Selon une grille de reprise, établis par Chapitre.com, les clients vont présenter des titres, parmi lesquels le libraire du Furet opérera un premier choix. « Nous ne recherchons pas exclusivement les nouveautés, comme d'autres services de rachat. Chapitre.com s'intéresse, de par sa spécialisation, à disposer d'une offre la plus étendue possible. » Les best-sellers représentent une certaine rotation, mais les ouvrages techniques ou plus rares, alimentent le principe de longue traîne. « Nous recherchons tout autant les titres du fonds », poursuit Nicolas Faroux.

 

En contrepartie des livres déposés, le client reçoit un bon d'achat d'une contre-valeur, à dépenser les deux mois qui suivent. Pour l'instant la dynamique s'opère, avec 65 % d'utilisation, après seulement un mois, sur les 16 librairies. « C'est une indication, qui devrait augmenter, mais nous avons surtout constaté que ces bons d'achat entraînaient des achats supplémentaires. » Un client avec un bon d'achat acceptera de dépenser quelques euros de plus, qu'il avait peut-être prévu de reprendre.

 

Par la suite, les livres sont centralisés dans l'entrepôt de Lomme, où les services de Chapitre.com viendront les reprendre. « Nous disposons en stock présent et disponible de 500.000 références. Avec cette opération, nous cherchons à augmenter les stocks, tout en améliorant la diversité de notre offre. »

 

Le livre d'occasion en France, un noeud gordien

 

En France, les livres d'occasion sont un sujet particulièrement sensible. Par exemple, dans le cadre de la protection sociale des auteurs, une des pistes de financements établies pourrait porter l'accent sur le marché du livre d'occasion. Marie Sellier, présidente de la Société des Gens de Lettres, le redisait à ActuaLitté, lors du Salon du livre jeunesse de Montreuil : « Cela rapporte au vendeur, et à l'État, qui prélève la TVA de 5,5 %. Tout ce qui passe par un revendeur ayant pignon sur rue pourrait faire l'objet de cette taxation, là encore, indolore. »

 

Dans le même temps, la Médiatrice du livre a été saisie par différentes organisations soucieuses de tordre le cou à la vente en ligne, et surtout, les affichages pratiqués par certains. Proposer un livre comme neuf, d'occasion, serait une infraction au moins à l'esprit de la loi Lang. Laurence Engel souhaiterait donc « renforcer la diffusion de l'information et les mécanismes de veille quant au respect de la législation sur le prix du livre par les revendeurs des plateformes de type marketplace ». (via Nextinpact)

 

Cette question comptait parmi les dossiers qui arriveraient en priorité sur le bureau de la Médiatrice.

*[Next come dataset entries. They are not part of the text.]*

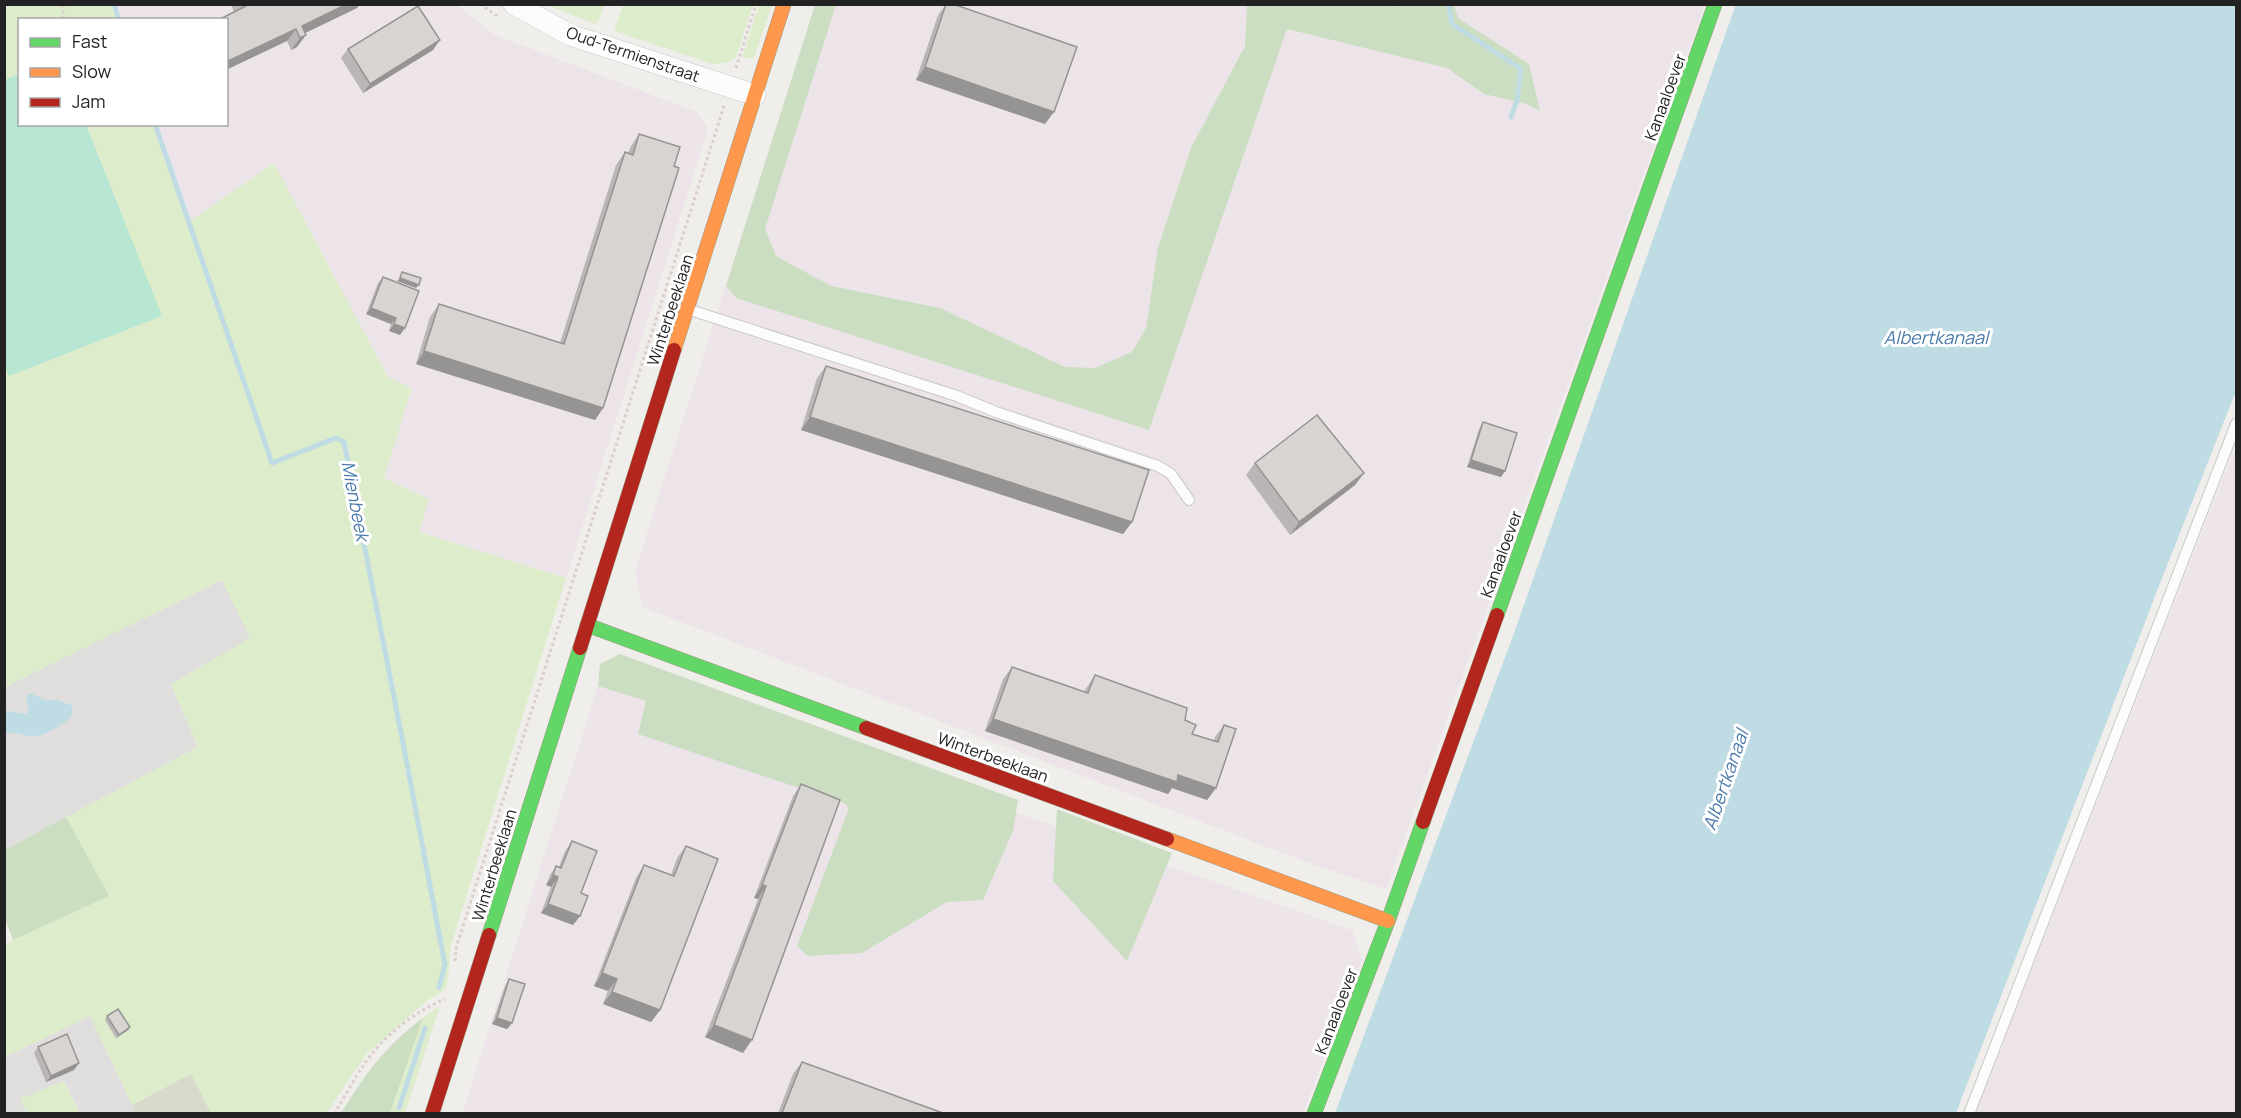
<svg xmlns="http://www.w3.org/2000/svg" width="2241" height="1118" font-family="Manrope,sans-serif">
  <rect width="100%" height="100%" fill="#f0eeeb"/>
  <g fill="#dfdedc">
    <path d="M222,580l29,58 -80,46 27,63 -193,103v-116l6,-2 11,3 51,-29 -14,-6h-14l-12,-6 -5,1 -2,4 3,10 -3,5 -21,-4v-23z"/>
    <path d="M90,1016l46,97h-56l-16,-32 -43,18 6,14 -22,1v-57z"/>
  </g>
  <g fill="#ede4e9">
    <path d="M118,5h339l38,30 202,77 11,17 -142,449 -147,-46 -35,-54 28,-90 -24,-11 -114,-214 -83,59 -33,-97 68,-1v-104l-103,-1z"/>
    <path d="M815,5h890l-319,884 -80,-27 -664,-255 -7,-36z"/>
    <path d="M2236,445v668h-260z"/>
    <path d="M624,681l388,130 340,119 10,29 -59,154 -841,1 136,-428z"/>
  </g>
  <path fill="#d9d9cd" d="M191,1073l20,40h-75l-4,-8z"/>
  <g fill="#ddeccb">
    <path d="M5,5h106l5,14 -96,1v104l133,1 34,98 87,-60 114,214 24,11 -28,90 45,21 -10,33 147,46 -115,367 -3,35 -3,10 -17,10 -60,52 -41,61h-116l-20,-39 -59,31 -42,-89 -85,41v-113l103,-48 -42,-79 132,-70 -27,-63 79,-46 -28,-58 -217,107z"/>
    <path d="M547,5h57l-5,15 -4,4z"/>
    <path d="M623,5v-1l130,1 -17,52c-7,6 -13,7 -23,7l-99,-33z"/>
    <path d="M759,5h13l-18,53h-12z"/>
    <path d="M440,1006l-35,107 -15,1 33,-96z"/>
    <path d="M64,1081l16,32h-53l-7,-14z"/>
  </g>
  <g fill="#cbdec1">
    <path d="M1386,4l10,3 1,-3 57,1 4,13 71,46 11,47 -13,-7 -43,-10 -37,-26 -160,-39 -138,401 -413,-132 -10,-12 89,-281h21l-71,224 11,27 55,30 109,22 125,59 30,1 37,-16 14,-24 12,-80 33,-100 54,-102 2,-41z"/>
    <path d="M620,654l398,146 -5,31 -30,69 -36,2 -85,51 -54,3 -11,-10 52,-138 -5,-5 -206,-69 8,-33 -48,-15 2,-22z"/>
    <path d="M1057,809l115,44 -45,108 -74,-80z"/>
    <path d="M66,817l43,79 -96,44 -8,-21v-69z"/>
    <path d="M423,1018l-33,95h-49c26,-41 42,-65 82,-95z"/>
  </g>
  <path fill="#b7e6d2" d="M19,74l1,50 66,1 76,191 -153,60 -5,-12v-284z"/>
  <g fill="#bfdbe3">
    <path d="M1736,4l500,1v386l-79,200 -201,522h-621l179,-480z"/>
    <path d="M28,694h5l12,6h14l14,6 -2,12c-11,7 -25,19 -39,18 -10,0 -18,-6 -27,-2v-24l21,4 3,-5 -3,-10z"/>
  </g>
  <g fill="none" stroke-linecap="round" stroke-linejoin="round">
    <g stroke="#bfdbe3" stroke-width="5">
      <path d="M114,4l5,16"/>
      <path d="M1448,4l4,20 69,45 -4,31 -6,17"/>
      <path d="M155,124l117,339 64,-25 8,4 60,306 41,217 -6,22"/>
      <path d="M399,1108l26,-80"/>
    </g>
    <g stroke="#c9c8c7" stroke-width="12">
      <g id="lane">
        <path d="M687,309l270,87 39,16 162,54 13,8 18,26"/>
        <path d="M1969,1114l267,-690"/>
      </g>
    </g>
    <g stroke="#c9c8c7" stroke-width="22">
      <path id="street" d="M514,4l56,31 185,60"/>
    </g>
    <g stroke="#999a82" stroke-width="15">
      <g id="fast">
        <path d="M1497,615l218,-611"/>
        <path d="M587,625l279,103"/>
        <path d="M489,935l91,-287"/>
        <path d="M1314,1114l74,-193 35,-99"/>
      </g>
    </g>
    <g stroke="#999a82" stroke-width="15">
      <g id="slow">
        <path d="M674,350l110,-346"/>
        <path d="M1167,839l221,82"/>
      </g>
    </g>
    <g stroke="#999a82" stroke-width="15">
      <g id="jam">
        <path d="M580,648l94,-298"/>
        <path d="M866,728l301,111"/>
        <path d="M1423,822l74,-207"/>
        <path d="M432,1114l57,-179"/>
      </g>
    </g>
    <g stroke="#dccecd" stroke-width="3" stroke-dasharray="3 3" stroke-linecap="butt">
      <path d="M63,4v16"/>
      <path d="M480,4l19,13"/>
      <path d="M736,68l20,-64"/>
      <path d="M455,961l1,-13 269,-845"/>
      <path d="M334,1114c10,-16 19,-33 29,-48 18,-28 52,-55 82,-67"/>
    </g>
    <use href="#lane" stroke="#fdfcfc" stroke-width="10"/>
    <use href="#street" stroke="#fdfcfc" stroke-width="21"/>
    <use href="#fast" stroke="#63d668" stroke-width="14"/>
    <use href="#slow" stroke="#ff974d" stroke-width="14"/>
    <use href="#jam" stroke="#b3261e" stroke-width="14"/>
  </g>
  <g fill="#b9b6b5">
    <path d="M231,4h129l-3,4 -52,25 -8,14 -6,3 -4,-9 -53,-29z"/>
    <path d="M946,4l99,120 -129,-44 22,-65z"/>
    <path d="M348,49l85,1 -70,43 -22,-35z"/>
    <path d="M639,134l35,32 -71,242 -8,12 -179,-56 14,-47 9,-13 121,39 56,-178 9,-13 3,1 3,-7z"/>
    <path d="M383,277l17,58 -11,-4 2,-7 -25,-10 12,-31z"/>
    <path d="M826,366l306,156 -9,12 -322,-104 16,-52z"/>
    <path d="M1483,422l18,55 -34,-10 12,-38z"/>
    <path d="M1255,463l109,10 -9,12 -65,50 -44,-60z"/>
    <path d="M1012,667l72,25 3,-5 8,-12 90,45 7,14 22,7 1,-4 9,-12 -8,63 -9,12 -35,-12 -4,6 -183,-63 18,-52z"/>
    <path d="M801,784l-58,269 -38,-16 53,-138 -4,-1 39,-102z"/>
    <path d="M572,841l9,52 -1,23 -7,9 -32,-12 10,-26 -5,-2 4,-10 6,-9 3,1 6,-16z"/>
    <path d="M686,846l-26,164 -9,12 -48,-18 5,-13 -14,-5 42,-108 8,-13 27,10 6,-17z"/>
    <path d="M509,979l3,44 -5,6 -15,-5 13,-38z"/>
    <path d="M107,1016l23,11 -2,3 -12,8 -11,-18z"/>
    <path d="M38,1047l36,23 -28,12 -12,-29z"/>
    <path d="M802,1062l141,51h-165l15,-39z"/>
  </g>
  <g fill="#969493">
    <path d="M347,4h13l-3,4 -58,28 3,-10z"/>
    <path d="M296,29l-9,12 -61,29v-8z"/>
    <path d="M306,35l-9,12 -6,3 9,-12z"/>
    <path d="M440,40l-7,10 -70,43 7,-9z"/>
    <path d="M925,67l129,45 -9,12 -129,-44z"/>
    <path d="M400,278l19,7 -3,3 -19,-7z"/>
    <path d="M371,308l25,10 -5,6 -25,-10z"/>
    <path d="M394,324l11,4 -5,7 -11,-4z"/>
    <path d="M424,351l179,57 -8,12 -179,-56z"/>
    <path d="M810,417l322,105 -9,12 -322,-104z"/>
    <path d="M1471,460l34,11 -4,6 -34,-10z"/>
    <path d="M1364,473l-9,12 -65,50 9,-13z"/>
    <path d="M993,719l185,56 38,13 -9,12 -35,-12 -4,6 -183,-63z"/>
    <path d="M553,875l5,2 -7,10 -5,-2z"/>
    <path d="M762,885l4,1 -8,13 -4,-1z"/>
    <path d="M548,904l32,12 -7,9 -32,-12z"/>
    <path d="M602,973l15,6 -9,12 -14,-5z"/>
    <path d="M612,992l48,18 -9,12 -48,-18z"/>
    <path d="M497,1018l15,5 -5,6 -15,-5z"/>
    <path d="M714,1025l38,15 -9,13 -38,-16z"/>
    <path d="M130,1027l-2,3 -12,8 3,-3z"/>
    <path d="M79,1063l-5,7 -28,12 5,-6z"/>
  </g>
  <g fill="#d7d4d2" stroke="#969493" stroke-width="1.5">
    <path d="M246,4h101l-45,22 4,9 -6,3 -4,-9 -70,33v-42h-8l28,-14z"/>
    <path d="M946,4h7l124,43 -23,65 -129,-45z"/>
    <path d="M418,6l22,34 -70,44 -22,-35z"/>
    <path d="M639,134l41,13 -6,19 5,2 -76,240 -179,-57 15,-47 125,40 61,-192 8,3z"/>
    <path d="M402,272l19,6 -2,7 -19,-7z"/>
    <path d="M383,277l36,14 -14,37 -11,-4 2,-6 -25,-10z"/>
    <path d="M826,366l323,104 -17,52 -322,-105z"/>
    <path d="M1317,415l47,58 -65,49 -44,-59z"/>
    <path d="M1483,422l34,11 -12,38 -34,-11z"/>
    <path d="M1012,667l76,26 7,-18 92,33 -2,12 11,5 -4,9 26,8 6,-17 12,4 -20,59 -38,-13 -1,7 -184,-63z"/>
    <path d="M801,784l39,16 -88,240 -38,-15 52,-139 -4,-1z"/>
    <path d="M572,841l25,10 -16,42 7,3 -8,20 -32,-12 10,-27 -5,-2 3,-9 5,2z"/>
    <path d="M686,846l32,13 -58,151 -48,-18 5,-13 -15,-6 42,-108 30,11z"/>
    <path d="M509,979l16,5 -13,39 -15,-5z"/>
    <path d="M118,1009l12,18 -11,8 -12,-19z"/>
    <path d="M67,1034l12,29 -28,13 -13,-29z"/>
    <path d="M802,1062l141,51h-161z"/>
  </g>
  <g text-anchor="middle" stroke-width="6" stroke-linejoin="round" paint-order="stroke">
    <g font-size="16" fill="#222" stroke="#fff">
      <text transform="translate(633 54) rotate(19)" y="6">Oud-Termienstraat</text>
      <text transform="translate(1665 97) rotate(-70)" y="6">Kanaaloever</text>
      <text transform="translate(670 310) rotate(-72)" y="6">Winterbeeklaan</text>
      <text transform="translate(1501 554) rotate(-70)" y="6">Kanaaloever</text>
      <text transform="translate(993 757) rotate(20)" y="6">Winterbeeklaan</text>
      <text transform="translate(494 865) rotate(-73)" y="6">Winterbeeklaan</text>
      <text transform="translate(1336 1011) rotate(-69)" y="6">Kanaaloever</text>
    </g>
    <g font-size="18" font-style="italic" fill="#4a7aab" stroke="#fff">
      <text x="1936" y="344">Albertkanaal</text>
      <text transform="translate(355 501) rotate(79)" y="6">Mienbeek</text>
      <text transform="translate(1726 780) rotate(-71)" y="6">Albertkanaal</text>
    </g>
  </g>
  <rect width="2241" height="1118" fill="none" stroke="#222222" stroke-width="12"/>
  <rect x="18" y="18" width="210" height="108" fill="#ffffff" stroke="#a7a7a7" stroke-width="1.5"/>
  <rect x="30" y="38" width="30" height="9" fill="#63d668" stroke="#a7a7a7" stroke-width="1.5"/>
  <text x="72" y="48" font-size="18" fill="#222222">Fast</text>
  <rect x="30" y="68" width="30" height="9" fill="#ff974d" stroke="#a7a7a7" stroke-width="1.5"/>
  <text x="72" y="78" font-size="18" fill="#222222">Slow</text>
  <rect x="30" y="98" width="30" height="9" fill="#b3261e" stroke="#a7a7a7" stroke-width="1.5"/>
  <text x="72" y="108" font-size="18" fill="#222222">Jam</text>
</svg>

Les Syndicats de l'édition et de la librairie s'émeuvent depuis des années de ce qu'Amazon vende des livres d'occasion, avec l'appellation neuf, ou presque neuf. Or, pour que le livre soit neuf, il faut qu'il soit commercialisé dans le cadre du réseau de vente traditionnel, et donc, avec un prix de vente fixé par l'éditeur. Pas par un revendeur tiers.